TASK REQUIREMENTS – Going through the data below, find how many lines include the word "company", and reply with that number alone.

== Segment start ==

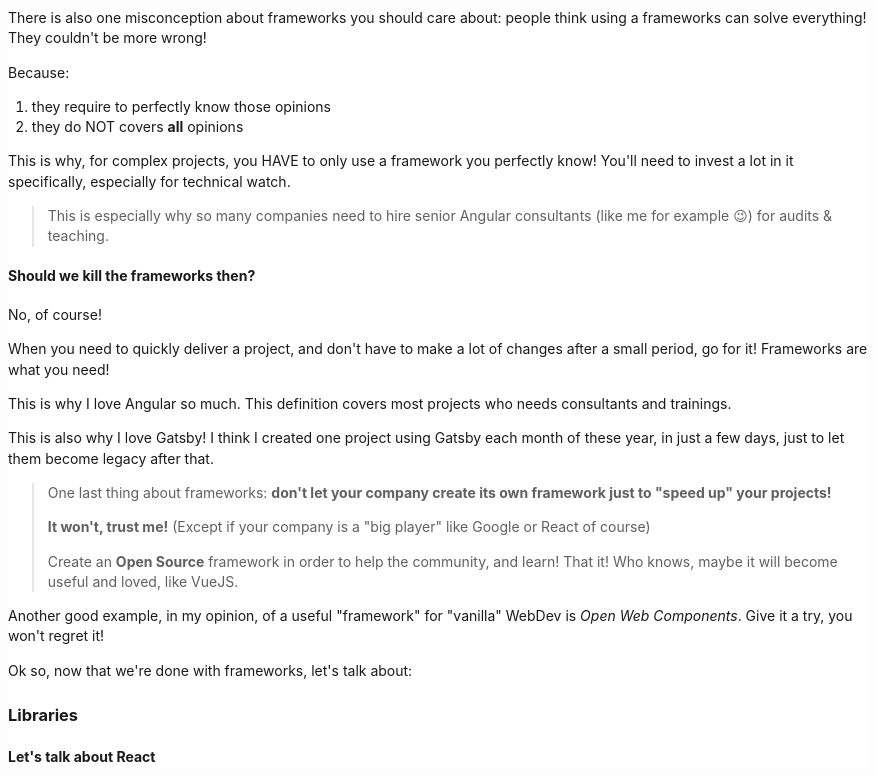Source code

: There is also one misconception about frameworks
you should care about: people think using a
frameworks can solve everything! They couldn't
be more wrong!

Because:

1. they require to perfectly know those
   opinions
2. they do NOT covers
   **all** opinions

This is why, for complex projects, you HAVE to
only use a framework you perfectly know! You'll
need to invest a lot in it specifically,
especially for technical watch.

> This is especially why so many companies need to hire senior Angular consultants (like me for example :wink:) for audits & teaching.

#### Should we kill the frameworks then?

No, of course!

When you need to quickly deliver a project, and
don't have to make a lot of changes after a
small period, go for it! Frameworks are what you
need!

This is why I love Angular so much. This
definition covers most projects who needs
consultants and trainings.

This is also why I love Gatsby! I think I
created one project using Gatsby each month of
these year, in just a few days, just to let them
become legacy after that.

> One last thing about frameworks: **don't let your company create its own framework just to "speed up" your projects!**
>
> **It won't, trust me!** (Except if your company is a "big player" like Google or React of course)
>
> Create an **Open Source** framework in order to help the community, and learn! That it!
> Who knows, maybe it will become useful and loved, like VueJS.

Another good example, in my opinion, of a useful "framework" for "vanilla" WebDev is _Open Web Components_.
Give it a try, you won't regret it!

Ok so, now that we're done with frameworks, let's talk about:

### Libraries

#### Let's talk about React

== Segment end ==

ANSWER TO THIS PROBLEM – 2